**Stored dataset items:**
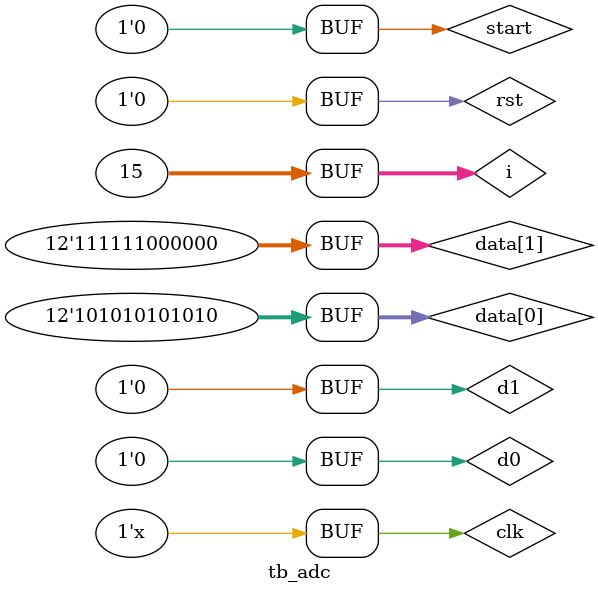
<source format=v>
/********************************************************************/
/*                                                                  */
/* Testbench a PmodAD1 modulhoz.                                    */
/*                                                                  */
/********************************************************************/

`timescale 1ns / 1ps

module tb_adc;

	reg clk, rst, start, d0, d1;
	wire sck, cs;
	wire[11:0] dout0, dout1;

	adc uut(
		.clk(clk), 
		.rst(rst), 
		.start(start),
		.sck(sck), 
		.cs(cs), 
		.d0(d0), 
		.d1(d1),
		.dout0(dout0),
		.dout1(dout1)
	);

	integer i;
	reg[11:0] data[0:1];
	initial begin
		clk=0;
		rst=1;
		start=0;
		d0=0;
		d1=0;
		#100;
		rst=0;
		#75;
		start=1;
		#10;
		start=0;
		#10;
		d0=0;
		d1=0;
		data[0]=12'b110011001100;
		data[1]=12'b001100110011;
		#20;
		for(i=0;i<15;i=i+1)
		begin
			d0=(i<3)?0:data[0][14-i];
			d1=(i<3)?0:data[1][14-i];
			#80;
		end
		#1500;
		start=1;
		#10;
		start=0;
		#10;
		d0=0;
		d1=0;
		data[0]=12'b101010101010;
		data[1]=12'b111111000000;
		#20;
		for(i=0;i<15;i=i+1)
		begin
			d0=(i<3)?0:data[0][14-i];
			d1=(i<3)?0:data[1][14-i];
			#80;
		end
	end
	
	always #5 clk=~clk;
      
endmodule

</source>
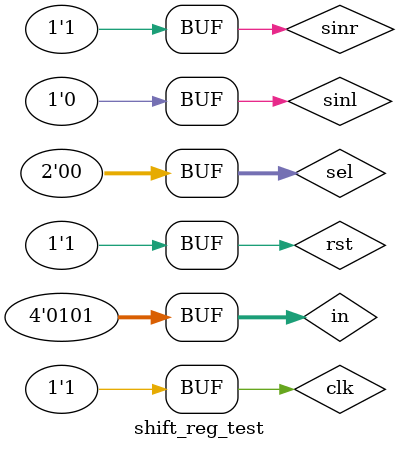
<source format=v>
`timescale 1ns / 1ps

module shift_reg_test();
reg [3:0]in;
reg [1:0]sel;
reg clk,rst,sinr,sinl;
wire [3:0]out;
shift_reg uut(in,sel,clk,rst,sinr,sinl,out);
initial begin
clk = 1'b1;
rst = 1'b1;
sinr = 1'b1;
sinl = 1'b0;
sel = 2'b00;
#100;
rst = 1'b1;
#100;
in = 4'b0101;
sel = 2'b10;
#100;
sel = 2'b11;
#100;
sel = 2'b01;
#100;
sel = 2'b10;
#100;
sel = 2'b00;
end
endmodule

</source>
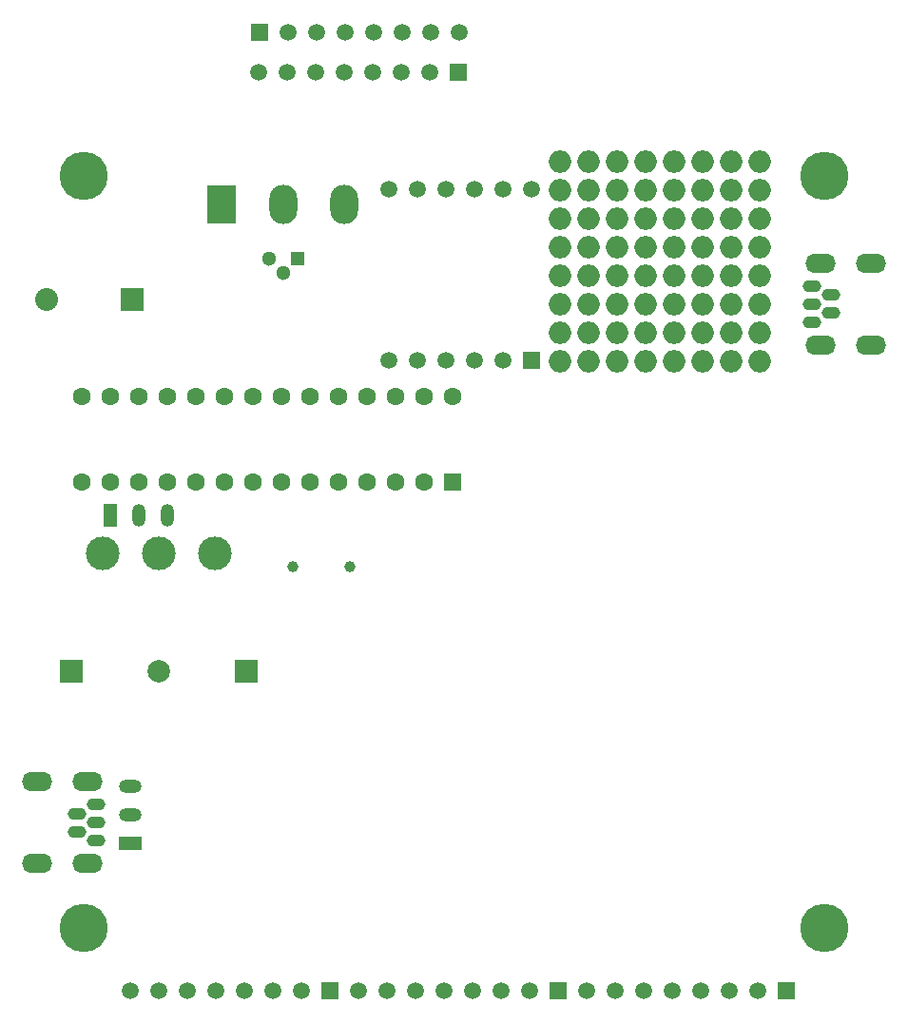
<source format=gbr>
%TF.GenerationSoftware,KiCad,Pcbnew,(6.0.0)*%
%TF.CreationDate,2023-02-05T23:32:21-08:00*%
%TF.ProjectId,Luciebox_v5,4c756369-6562-46f7-985f-76352e6b6963,rev?*%
%TF.SameCoordinates,Original*%
%TF.FileFunction,Soldermask,Bot*%
%TF.FilePolarity,Negative*%
%FSLAX46Y46*%
G04 Gerber Fmt 4.6, Leading zero omitted, Abs format (unit mm)*
G04 Created by KiCad (PCBNEW (6.0.0)) date 2023-02-05 23:32:21*
%MOMM*%
%LPD*%
G01*
G04 APERTURE LIST*
%ADD10R,2.000000X1.200000*%
%ADD11O,2.000000X1.200000*%
%ADD12C,4.300000*%
%ADD13C,1.000000*%
%ADD14O,1.650000X1.100000*%
%ADD15O,2.700000X1.700000*%
%ADD16R,1.300000X1.300000*%
%ADD17C,1.300000*%
%ADD18R,1.200000X2.000000*%
%ADD19O,1.200000X2.000000*%
%ADD20O,2.000000X2.000000*%
%ADD21R,2.500000X3.500000*%
%ADD22O,2.500000X3.500000*%
%ADD23R,1.500000X1.500000*%
%ADD24C,1.500000*%
%ADD25R,1.600000X1.600000*%
%ADD26C,1.600000*%
%ADD27C,2.000000*%
%ADD28R,2.000000X2.100000*%
%ADD29C,3.000000*%
%ADD30R,2.032000X2.032000*%
%ADD31C,2.032000*%
G04 APERTURE END LIST*
D10*
%TO.C,T5*%
X10160000Y-75438000D03*
D11*
X10160000Y-72898000D03*
X10160000Y-70358000D03*
%TD*%
D12*
%TO.C,H2*%
X6000000Y-83000000D03*
%TD*%
D13*
%TO.C,Y1*%
X29718000Y-50800000D03*
X24638000Y-50800000D03*
%TD*%
D12*
%TO.C,H3*%
X72000000Y-83000000D03*
%TD*%
%TO.C,H6*%
X6000000Y-16000000D03*
%TD*%
D14*
%TO.C,J1*%
X7150000Y-75218000D03*
X5450000Y-74418000D03*
X7150000Y-73618000D03*
X5450000Y-72818000D03*
X7150000Y-72018000D03*
D15*
X6360720Y-77268000D03*
X1850000Y-69968000D03*
X1850000Y-77268000D03*
X6360720Y-69968000D03*
%TD*%
D14*
%TO.C,J2*%
X70850000Y-25832000D03*
X72550000Y-26632000D03*
X70850000Y-27432000D03*
X72550000Y-28232000D03*
X70850000Y-29032000D03*
D15*
X71639280Y-31082000D03*
X76150000Y-23782000D03*
X76150000Y-31082000D03*
X71639280Y-23782000D03*
%TD*%
D16*
%TO.C,Q4*%
X25044400Y-23414400D03*
D17*
X23774400Y-24684400D03*
X22504400Y-23414400D03*
%TD*%
D12*
%TO.C,H1*%
X72000000Y-16000000D03*
%TD*%
D18*
%TO.C,T2*%
X8382000Y-46228000D03*
D19*
X10922000Y-46228000D03*
X13462000Y-46228000D03*
%TD*%
D20*
%TO.C,U2*%
X48425100Y-32562800D03*
X48412400Y-30022800D03*
X48425100Y-27482800D03*
X48437800Y-24942800D03*
X48425100Y-22402800D03*
X48412400Y-19862800D03*
X48425100Y-17322800D03*
X48412400Y-14782800D03*
X50965100Y-32562800D03*
X50952400Y-30022800D03*
X50965100Y-27482800D03*
X50977800Y-24942800D03*
X50965100Y-22402800D03*
X50952400Y-19862800D03*
X50965100Y-17322800D03*
X50952400Y-14782800D03*
X53505100Y-32562800D03*
X53492400Y-30022800D03*
X53505100Y-27482800D03*
X53517800Y-24942800D03*
X53505100Y-22402800D03*
X53492400Y-19862800D03*
X53505100Y-17322800D03*
X53492400Y-14782800D03*
X56045100Y-32562800D03*
X56032400Y-30022800D03*
X56045100Y-27482800D03*
X56057800Y-24942800D03*
X56045100Y-22402800D03*
X56032400Y-19862800D03*
X56045100Y-17322800D03*
X56032400Y-14782800D03*
X58585100Y-32562800D03*
X58572400Y-30022800D03*
X58585100Y-27482800D03*
X58597800Y-24942800D03*
X58585100Y-22402800D03*
X58572400Y-19862800D03*
X58585100Y-17322800D03*
X58572400Y-14782800D03*
X61125100Y-32562800D03*
X61112400Y-30022800D03*
X61125100Y-27482800D03*
X61137800Y-24942800D03*
X61125100Y-22402800D03*
X61112400Y-19862800D03*
X61125100Y-17322800D03*
X61112400Y-14782800D03*
X63665100Y-32562800D03*
X63652400Y-30022800D03*
X63665100Y-27482800D03*
X63677800Y-24942800D03*
X63665100Y-22402800D03*
X63652400Y-19862800D03*
X63665100Y-17322800D03*
X63652400Y-14782800D03*
X66205100Y-32562800D03*
X66192400Y-30022800D03*
X66205100Y-27482800D03*
X66217800Y-24942800D03*
X66205100Y-22402800D03*
X66192400Y-19862800D03*
X66205100Y-17322800D03*
X66192400Y-14782800D03*
%TD*%
D21*
%TO.C,Q3*%
X18299400Y-18591600D03*
D22*
X23774400Y-18591600D03*
X29249400Y-18591600D03*
%TD*%
D23*
%TO.C,T7*%
X39390000Y-6750000D03*
D24*
X36850000Y-6750000D03*
X34310000Y-6750000D03*
X31770000Y-6750000D03*
X29230000Y-6750000D03*
X26690000Y-6750000D03*
X24150000Y-6750000D03*
X21610000Y-6750000D03*
%TD*%
D23*
%TO.C,T1*%
X48260000Y-88620000D03*
D24*
X45720000Y-88620000D03*
X43180000Y-88620000D03*
X40640000Y-88620000D03*
X38100000Y-88620000D03*
X35560000Y-88620000D03*
X33020000Y-88620000D03*
X30480000Y-88620000D03*
%TD*%
D23*
%TO.C,U1*%
X45940000Y-32440000D03*
D24*
X43400000Y-32440000D03*
X40860000Y-32440000D03*
X38320000Y-32440000D03*
X35780000Y-32440000D03*
X33240000Y-32440000D03*
X33240000Y-17200000D03*
X35780000Y-17200000D03*
X38320000Y-17200000D03*
X40860000Y-17200000D03*
X43400000Y-17200000D03*
X45940000Y-17200000D03*
%TD*%
D25*
%TO.C,U3*%
X38855000Y-43250000D03*
D26*
X36315000Y-43250000D03*
X33775000Y-43250000D03*
X31235000Y-43250000D03*
X28695000Y-43250000D03*
X26155000Y-43250000D03*
X23615000Y-43250000D03*
X21075000Y-43250000D03*
X18535000Y-43250000D03*
X15995000Y-43250000D03*
X13455000Y-43250000D03*
X10915000Y-43250000D03*
X8375000Y-43250000D03*
X5835000Y-43250000D03*
X5835000Y-35630000D03*
X8375000Y-35630000D03*
X10915000Y-35630000D03*
X13455000Y-35630000D03*
X15995000Y-35630000D03*
X18535000Y-35630000D03*
X21075000Y-35630000D03*
X23615000Y-35630000D03*
X26155000Y-35630000D03*
X28695000Y-35630000D03*
X31235000Y-35630000D03*
X33775000Y-35630000D03*
X36315000Y-35630000D03*
X38855000Y-35630000D03*
%TD*%
D27*
%TO.C,S1*%
X12700000Y-60140000D03*
D28*
X20500000Y-60140000D03*
X4900000Y-60140000D03*
D29*
X7700000Y-49640000D03*
X12700000Y-49640000D03*
X17700000Y-49640000D03*
%TD*%
D23*
%TO.C,T6*%
X27940000Y-88620000D03*
D24*
X25400000Y-88620000D03*
X22860000Y-88620000D03*
X20320000Y-88620000D03*
X17780000Y-88620000D03*
X15240000Y-88620000D03*
X12700000Y-88620000D03*
X10160000Y-88620000D03*
%TD*%
D23*
%TO.C,T8*%
X21670000Y-3250000D03*
D24*
X24210000Y-3250000D03*
X26750000Y-3250000D03*
X29290000Y-3250000D03*
X31830000Y-3250000D03*
X34370000Y-3250000D03*
X36910000Y-3250000D03*
X39450000Y-3250000D03*
%TD*%
D23*
%TO.C,T4*%
X68580000Y-88620000D03*
D24*
X66040000Y-88620000D03*
X63500000Y-88620000D03*
X60960000Y-88620000D03*
X58420000Y-88620000D03*
X55880000Y-88620000D03*
X53340000Y-88620000D03*
X50800000Y-88620000D03*
%TD*%
D30*
%TO.C,BZ1*%
X10310000Y-27000000D03*
D31*
X2690000Y-27000000D03*
%TD*%
M02*

</source>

**Assignment:**
Your answer should be the exact lines above from the one with "X10922000Y-46228000D03*" through the one with "X63677800Y-24942800D03*", both included, and nothing besides.

**Expected answer:**
X10922000Y-46228000D03*
X13462000Y-46228000D03*
%TD*%
D20*
%TO.C,U2*%
X48425100Y-32562800D03*
X48412400Y-30022800D03*
X48425100Y-27482800D03*
X48437800Y-24942800D03*
X48425100Y-22402800D03*
X48412400Y-19862800D03*
X48425100Y-17322800D03*
X48412400Y-14782800D03*
X50965100Y-32562800D03*
X50952400Y-30022800D03*
X50965100Y-27482800D03*
X50977800Y-24942800D03*
X50965100Y-22402800D03*
X50952400Y-19862800D03*
X50965100Y-17322800D03*
X50952400Y-14782800D03*
X53505100Y-32562800D03*
X53492400Y-30022800D03*
X53505100Y-27482800D03*
X53517800Y-24942800D03*
X53505100Y-22402800D03*
X53492400Y-19862800D03*
X53505100Y-17322800D03*
X53492400Y-14782800D03*
X56045100Y-32562800D03*
X56032400Y-30022800D03*
X56045100Y-27482800D03*
X56057800Y-24942800D03*
X56045100Y-22402800D03*
X56032400Y-19862800D03*
X56045100Y-17322800D03*
X56032400Y-14782800D03*
X58585100Y-32562800D03*
X58572400Y-30022800D03*
X58585100Y-27482800D03*
X58597800Y-24942800D03*
X58585100Y-22402800D03*
X58572400Y-19862800D03*
X58585100Y-17322800D03*
X58572400Y-14782800D03*
X61125100Y-32562800D03*
X61112400Y-30022800D03*
X61125100Y-27482800D03*
X61137800Y-24942800D03*
X61125100Y-22402800D03*
X61112400Y-19862800D03*
X61125100Y-17322800D03*
X61112400Y-14782800D03*
X63665100Y-32562800D03*
X63652400Y-30022800D03*
X63665100Y-27482800D03*
X63677800Y-24942800D03*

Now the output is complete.